• _THE RECORDS_:

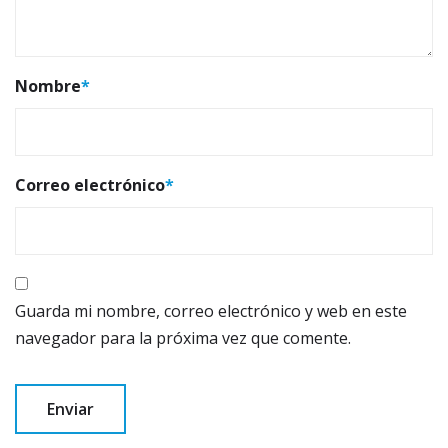
Nombre
*
Correo electrónico
*
Guarda mi nombre, correo electrónico y web en este
navegador para la próxima vez que comente.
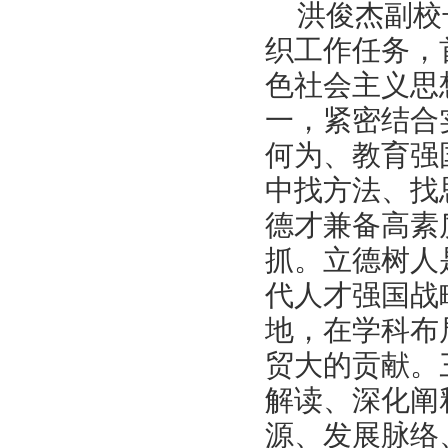
洪俊杰副校
织工作任务，
色社会主义思
一，紧密结合
何为、教育强
中找方法、找
德才兼备高素
抓。立德树人
代人才强国战
地，在学科布
贸大的贡献。
解读、深化阐
源、发展脉络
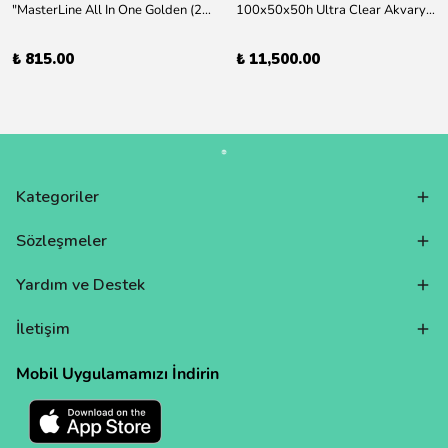
"MasterLine All In One Golden (200 ml) Daha yüksek zorluk derecesine sahip bitkiler için Özel formül Tam Besin "
100x50x50h Ultra Clear Akvaryum 10mm 90derece Birleşim /Sadece Otobüs Kargosu ile Gönderim Yapılır !
₺ 815.00
₺ 11,500.00
Kategoriler
Sözleşmeler
Yardım ve Destek
İletişim
Mobil Uygulamamızı İndirin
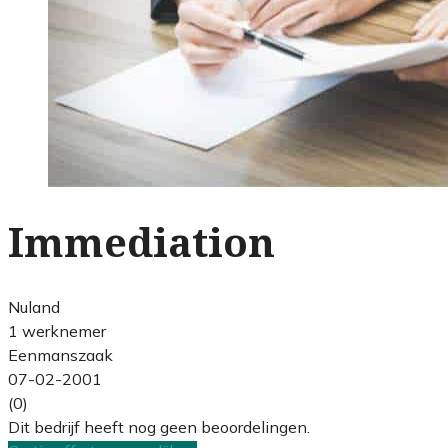
Immediation
Nuland
1 werknemer
Eenmanszaak
07-02-2001
(0)
Dit bedrijf heeft nog geen beoordelingen.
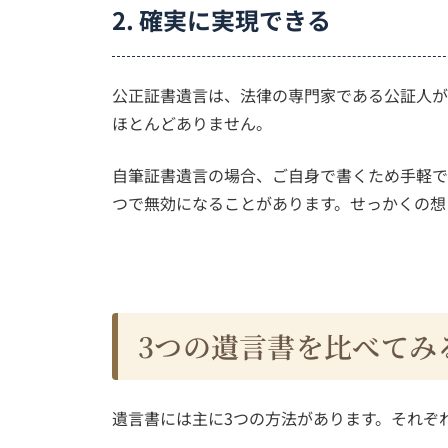
2. 確実に実現できる
公正証書遺言は、法律の専門家である公証人が
ほとんどありません。
自筆証書遺言の場合、ご自身で書くため手軽で
つで無効になることがあります。せっかくの想
3つの遺言書を比べてみ
遺言書には主に3つの方法があります。それぞ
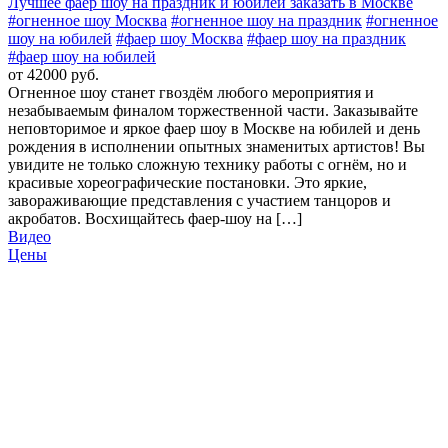
Лучшее фаер шоу на праздник и юбилей заказать в Москве
#огненное шоу Москва
#огненное шоу на праздник
#огненное
шоу на юбилей
#фаер шоу Москва
#фаер шоу на праздник
#фаер шоу на юбилей
от 42000 руб.
Огненное шоу станет гвоздём любого мероприятия и
незабываемым финалом торжественной части. Заказывайте
неповторимое и яркое фаер шоу в Москве на юбилей и день
рождения в исполнении опытных знаменитых артистов! Вы
увидите не только сложную технику работы с огнём, но и
красивые хореографические постановки. Это яркие,
завораживающие представления с участием танцоров и
акробатов. Восхищайтесь фаер-шоу на […]
Видео
Цены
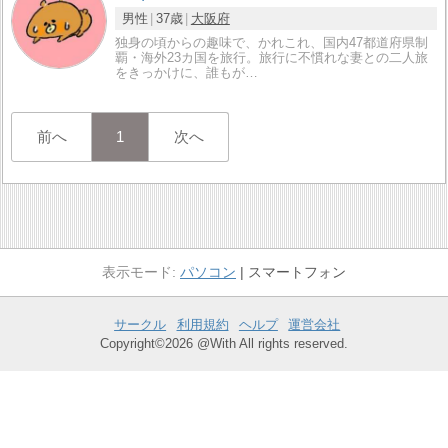
男性
37歳
大阪府
独身の頃からの趣味で、かれこれ、国内47都道府県制
覇・海外23カ国を旅行。旅行に不慣れな妻との二人旅
をきっかけに、誰もが…
前へ
1
次へ
パソコン
スマートフォン
サークル
利用規約
ヘルプ
運営会社
Copyright©2026 @With All rights reserved.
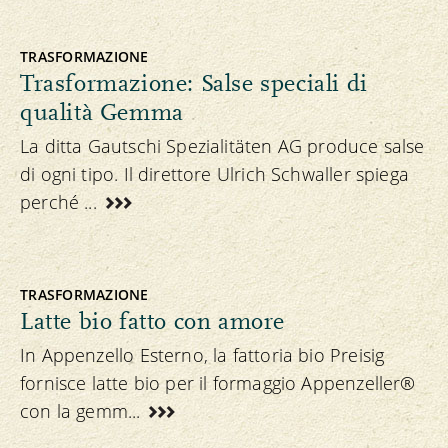
TRASFORMAZIONE
Trasformazione: Salse speciali di
qualità Gemma
La ditta Gautschi Spezialitäten AG produce salse
di ogni tipo. Il direttore Ulrich Schwaller spiega
perché ...
TRASFORMAZIONE
Latte bio fatto con amore
In Appenzello Esterno, la fattoria bio Preisig
fornisce latte bio per il formaggio Appenzeller®
con la gemm...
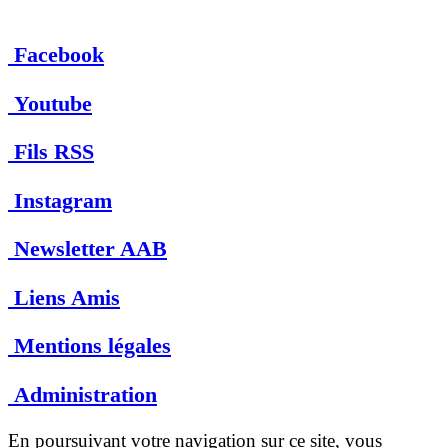
Facebook
Youtube
Fils RSS
Instagram
Newsletter AAB
Liens Amis
Mentions légales
Administration
En poursuivant votre navigation sur ce site, vous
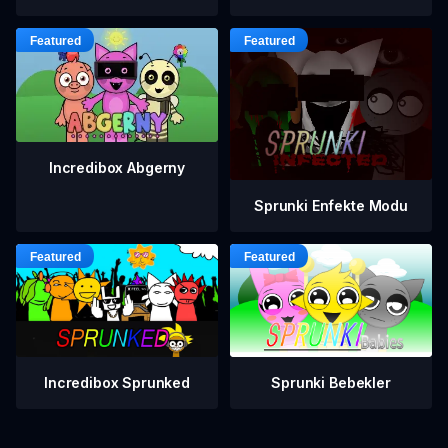
Incredibox Abgerny
Sprunki Enfekte Modu
Incredibox Sprunked
Sprunki Bebekler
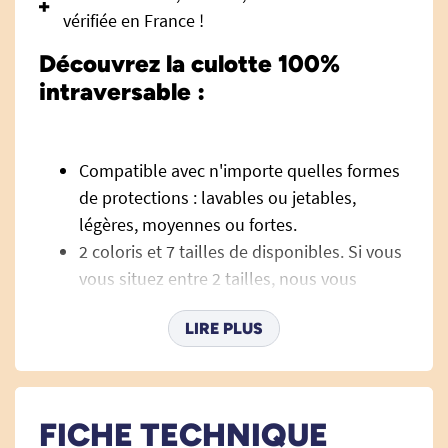
vérifiée en France !
Découvrez la culotte 100%
intraversable :
Compatible avec n'importe quelles formes
de protections : lavables ou jetables,
légères, moyennes ou fortes.
2 coloris et 7 tailles de disponibles. Si vous
vous situez entre 2 tailles, nous vous
conseillons de prendre la taille en-dessous,
LIRE PLUS
car le sous-vêtement doit être près du
corps pour éviter les fuites.
En polyester doux côté peau et extérieur
enduit polyuréthane respirant.
FICHE TECHNIQUE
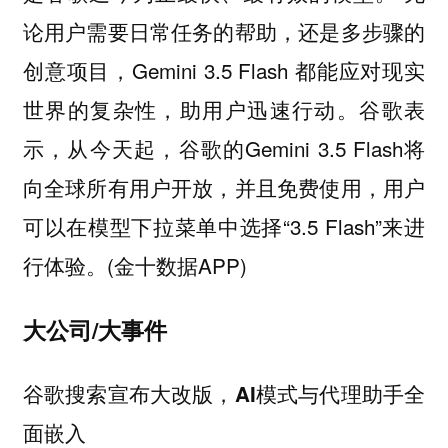
论用户需要日常任务的帮助，还是多步骤的
创意项目，Gemini 3.5 Flash 都能应对现实
世界的复杂性，助用户迅速行动。谷歌表
示，从今天起，谷歌的Gemini 3.5 Flash将
向全球所有用户开放，并且免费使用，用户
可以在模型下拉菜单中选择“3.5 Flash”来进
行体验。(金十数据APP)
大公司/大事件
谷歌搜索宣布大改版，AI模式与代理助手全
面嵌入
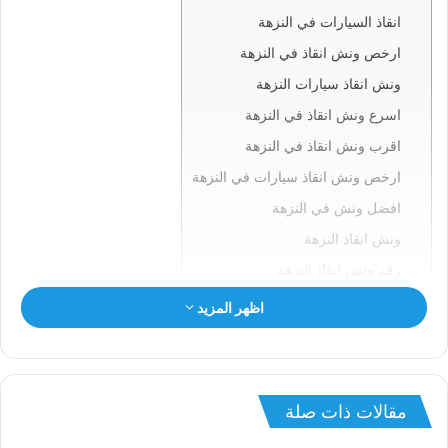
انقاذ السيارات في النزهة
ارخص ونش انقاذ في النزهة
ونش انقاذ سيارات النزهة
اسرع ونش انقاذ في النزهة
اقرب ونش انقاذ في النزهة
ارخص ونش انقاذ سيارات في النزهة
افضل ونش في النزهة
ونش انقاذ النزهة
رقم ونش انقاذ النزهة
ونش في النزهة
اظهر المزيد
ونش سيارات النزهة
انقاذ السيارات بالنزهة
ونش انقاذ النزهة
مقالات ذات صلة
ونش النزهة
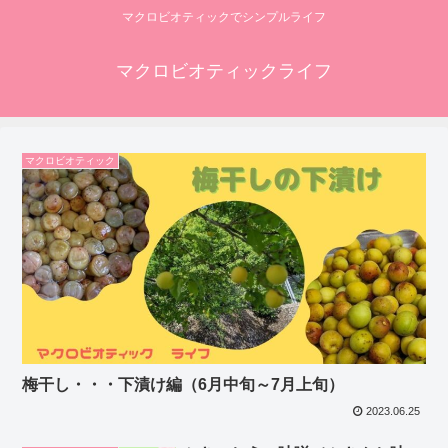
マクロビオティックでシンプルライフ
マクロビオティックライフ
マクロビオティック
梅干し・・・下漬け編（6月中旬～7月上旬）
2023.06.25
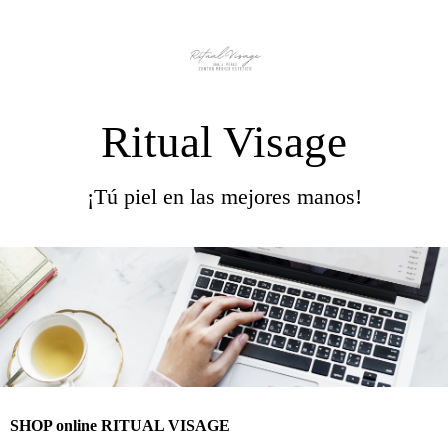
Ritual Visage
¡Tú piel en las mejores manos!
SHOP online RITUAL VISAGE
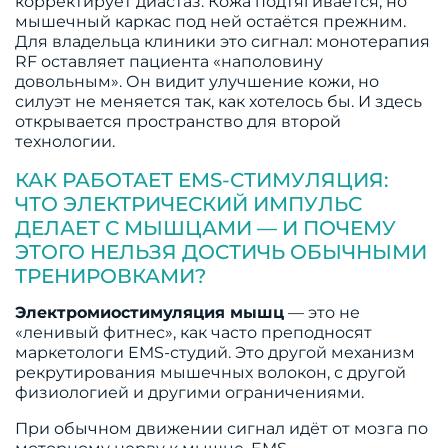
корректирует диастаз. Кожа подтягивается, но
мышечный каркас под ней остаётся прежним.
Для владельца клиники это сигнал: монотерапия
RF оставляет пациента «наполовину
довольным». Он видит улучшение кожи, но
силуэт не меняется так, как хотелось бы. И здесь
открывается пространство для второй
технологии.
КАК РАБОТАЕТ EMS-СТИМУЛЯЦИЯ:
ЧТО ЭЛЕКТРИЧЕСКИЙ ИМПУЛЬС
ДЕЛАЕТ С МЫШЦАМИ — И ПОЧЕМУ
ЭТОГО НЕЛЬЗЯ ДОСТИЧЬ ОБЫЧНЫМИ
ТРЕНИРОВКАМИ?
Электромиостимуляция мышц
— это не
«ленивый фитнес», как часто преподносят
маркетологи EMS-студий. Это другой механизм
рекрутирования мышечных волокон, с другой
физиологией и другими ограничениями.
При обычном движении сигнал идёт от мозга по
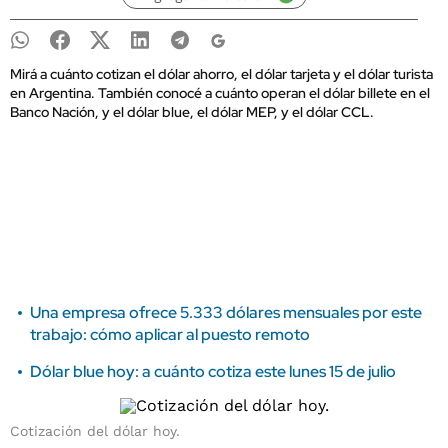
Mirá a cuánto cotizan el dólar ahorro, el dólar tarjeta y el dólar turista
en Argentina. También conocé a cuánto operan el dólar billete en el
Banco Nación, y el dólar blue, el dólar MEP, y el dólar CCL.
Una empresa ofrece 5.333 dólares mensuales por este
trabajo: cómo aplicar al puesto remoto
Dólar blue hoy: a cuánto cotiza este lunes 15 de julio
Cotización del dólar hoy.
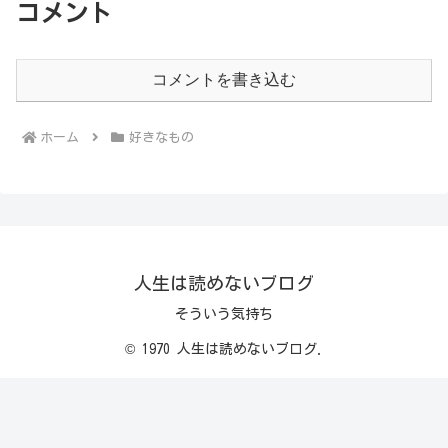
コメント
コメントを書き込む
ホーム
好きなもの
人生は読めないブログ
そういう気持ち
© 1970 人生は読めないブログ.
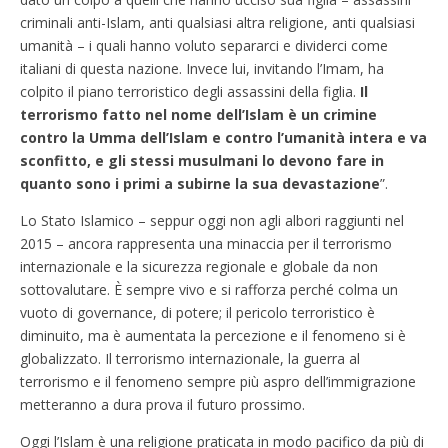
criminali anti-Islam, anti qualsiasi altra religione, anti qualsiasi
umanità – i quali hanno voluto separarci e dividerci come
italiani di questa nazione. Invece lui, invitando l’Imam, ha
colpito il piano terroristico degli assassini della figlia.
Il
terrorismo fatto nel nome dell’Islam è un crimine
contro la Umma dell’Islam e contro l’umanità intera e va
sconfitto, e gli stessi musulmani lo devono fare in
quanto sono i primi a subirne la sua devastazione
”.
Lo Stato Islamico – seppur oggi non agli albori raggiunti nel
2015 – ancora rappresenta una minaccia per il terrorismo
internazionale e la sicurezza regionale e globale da non
sottovalutare. È sempre vivo e si rafforza perché colma un
vuoto di governance, di potere; il pericolo terroristico è
diminuito, ma è aumentata la percezione e il fenomeno si è
globalizzato. Il terrorismo internazionale, la guerra al
terrorismo e il fenomeno sempre più aspro dell’immigrazione
metteranno a dura prova il futuro prossimo.
Oggi l’Islam è una religione praticata in modo pacifico da più di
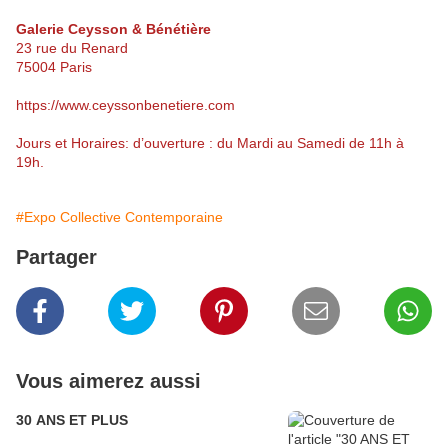
Galerie Ceysson & Bénétière
23 rue du Renard
75004 Paris
https://www.ceyssonbenetiere.com
Jours et Horaires: d’ouverture : du Mardi au Samedi de 11h à
19h.
#Expo Collective Contemporaine
Partager
Vous aimerez aussi
30 ANS ET PLUS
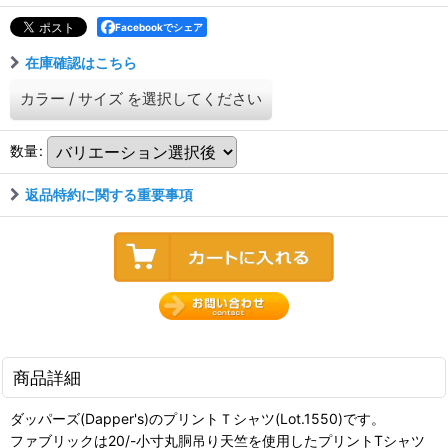
Facebookでシェア
在庫確認はこちら
カラー
/
サイズ
を選択してください
数量
:
返品特約に関する重要事項
商品詳細
ダッパーズ(Dapper's)のプリントＴシャツ(Lot.1550)です。
ファブリックは20/-小寸丸胴吊り天竺を使用したプリントTシャツ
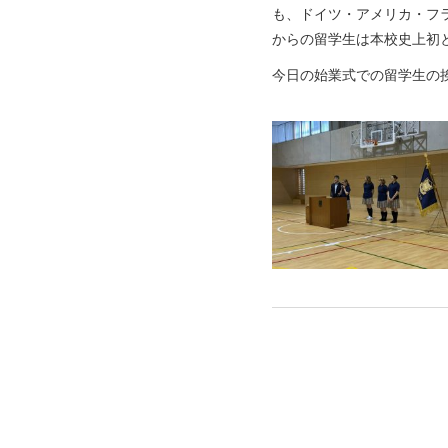
も、ドイツ・アメリカ・フ
からの留学生は本校史上初
今日の始業式での留学生の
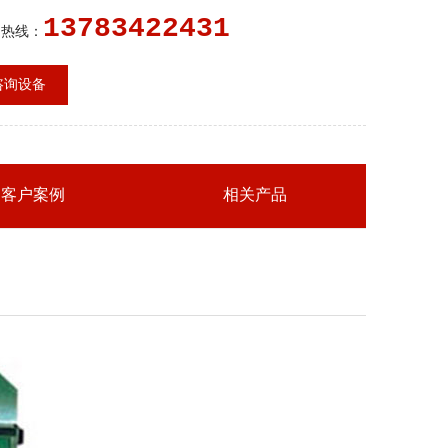
容让性，能够有效地保护下部轴等部件。该斗式提升机
13783422431
送堆积密度小于1.5t/m3易于掏取的粉状
售热线：
咨询设备
客户案例
相关产品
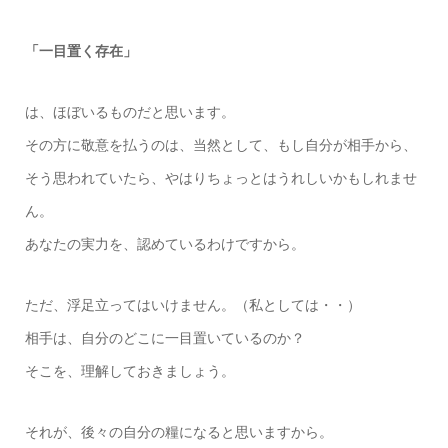
「一目置く存在」
は、ほぼいるものだと思います。
その方に敬意を払うのは、当然として、もし自分が相手から、
そう思われていたら、やはりちょっとはうれしいかもしれませ
ん。
あなたの実力を、認めているわけですから。
ただ、浮足立ってはいけません。（私としては・・）
相手は、自分のどこに一目置いているのか？
そこを、理解しておきましょう。
それが、後々の自分の糧になると思いますから。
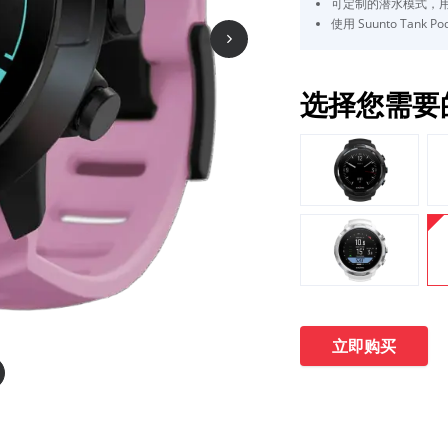
可定制的潜水模式，
使用 Suunto Tank
选择您需要
立即购买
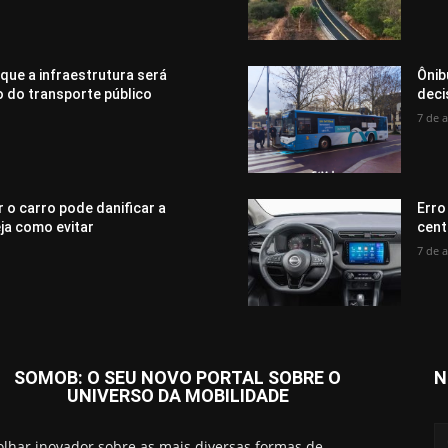
 que a infraestrutura será
Ônib
o do transporte público
deci
7 de 
 o carro pode danificar a
Erro
eja como evitar
cent
7 de 
SOMOB: O SEU NOVO PORTAL SOBRE O
N
UNIVERSO DA MOBILIDADE
lhar inovador sobre as mais diversas formas de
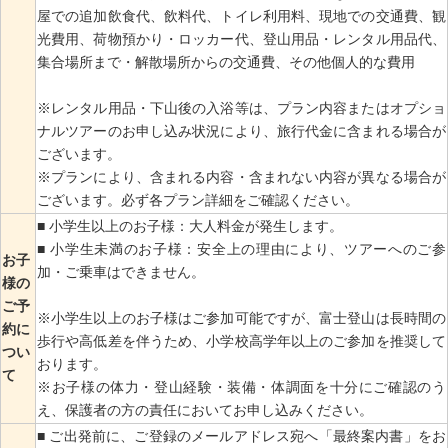
屋での追加飲食代、飲料代、トイレ利用料、現地での交通費、観
光費用、荷物預かり・ロッカー代、登山用品・レンタル用品代、
集合場所まで・解散場所からの交通費、その他個人的な費用
※レンタル用品・下山後の入浴等は、プラン内容またはオプショ
ナルツアーのお申し込み状況により、旅行代金に含まれる場合が
ございます。
※プランにより、含まれる内容・含まれない内容が異なる場合が
ございます。必ず各プラン詳細をご確認ください。
■ 小学生以上のお子様：大人料金が発生します。
■ 小学生未満のお子様：安全上の理由により、ツアーへのご参
お子
加・ご乗車はできません。
様の
ご予
※小学生以上のお子様はご参加可能ですが、富士登山は長時間の
約に
歩行や高低差を伴うため、小学校高学年以上のご参加を推奨して
つい
おります。
て
※お子様の体力・登山経験・装備・体調面を十分にご確認のう
え、保護者の方の責任においてお申し込みください。
■ ご出発前に、ご登録のメールアドレス宛へ「最終案内書」をお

• _AIM OF THE TASK_: Please copy from the records above, starting at the line that contains "корректирует диастаз. Кожа подтягивается, но" and ending after the line that contains "Oggi l’Islam è". Leave the picture lines out of your copy.

• _SOLUTION_:
корректирует диастаз. Кожа подтягивается, но
мышечный каркас под ней остаётся прежним.
Для владельца клиники это сигнал: монотерапия
RF оставляет пациента «наполовину
довольным». Он видит улучшение кожи, но
силуэт не меняется так, как хотелось бы. И здесь
открывается пространство для второй
технологии.
КАК РАБОТАЕТ EMS-СТИМУЛЯЦИЯ:
ЧТО ЭЛЕКТРИЧЕСКИЙ ИМПУЛЬС
ДЕЛАЕТ С МЫШЦАМИ — И ПОЧЕМУ
ЭТОГО НЕЛЬЗЯ ДОСТИЧЬ ОБЫЧНЫМИ
ТРЕНИРОВКАМИ?
Электромиостимуляция мышц
— это не
«ленивый фитнес», как часто преподносят
маркетологи EMS-студий. Это другой механизм
рекрутирования мышечных волокон, с другой
физиологией и другими ограничениями.
При обычном движении сигнал идёт от мозга по
Mirá a cuánto cotizan el dólar ahorro, el dólar tarjeta y el dólar turista
en Argentina. También conocé a cuánto operan el dólar billete en el
Banco Nación, y el dólar blue, el dólar MEP, y el dólar CCL.
Una empresa ofrece 5.333 dólares mensuales por este
trabajo: cómo aplicar al puesto remoto
Dólar blue hoy: a cuánto cotiza este lunes 15 de julio
Cotización del dólar hoy.
コメント
コメントを書き込む
ホーム
好きなもの
人生は読めないブログ
そういう気持ち
© 1970 人生は読めないブログ.
criminali anti-Islam, anti qualsiasi altra religione, anti qualsiasi
umanità – i quali hanno voluto separarci e dividerci come
italiani di questa nazione. Invece lui, invitando l’Imam, ha
colpito il piano terroristico degli assassini della figlia.
Il
terrorismo fatto nel nome dell’Islam è un crimine
contro la Umma dell’Islam e contro l’umanità intera e va
sconfitto, e gli stessi musulmani lo devono fare in
quanto sono i primi a subirne la sua devastazione
”.
Lo Stato Islamico – seppur oggi non agli albori raggiunti nel
2015 – ancora rappresenta una minaccia per il terrorismo
internazionale e la sicurezza regionale e globale da non
sottovalutare. È sempre vivo e si rafforza perché colma un
vuoto di governance, di potere; il pericolo terroristico è
diminuito, ma è aumentata la percezione e il fenomeno si è
globalizzato. Il terrorismo internazionale, la guerra al
terrorismo e il fenomeno sempre più aspro dell’immigrazione
metteranno a dura prova il futuro prossimo.
Oggi l’Islam è una religione praticata in modo pacifico da più di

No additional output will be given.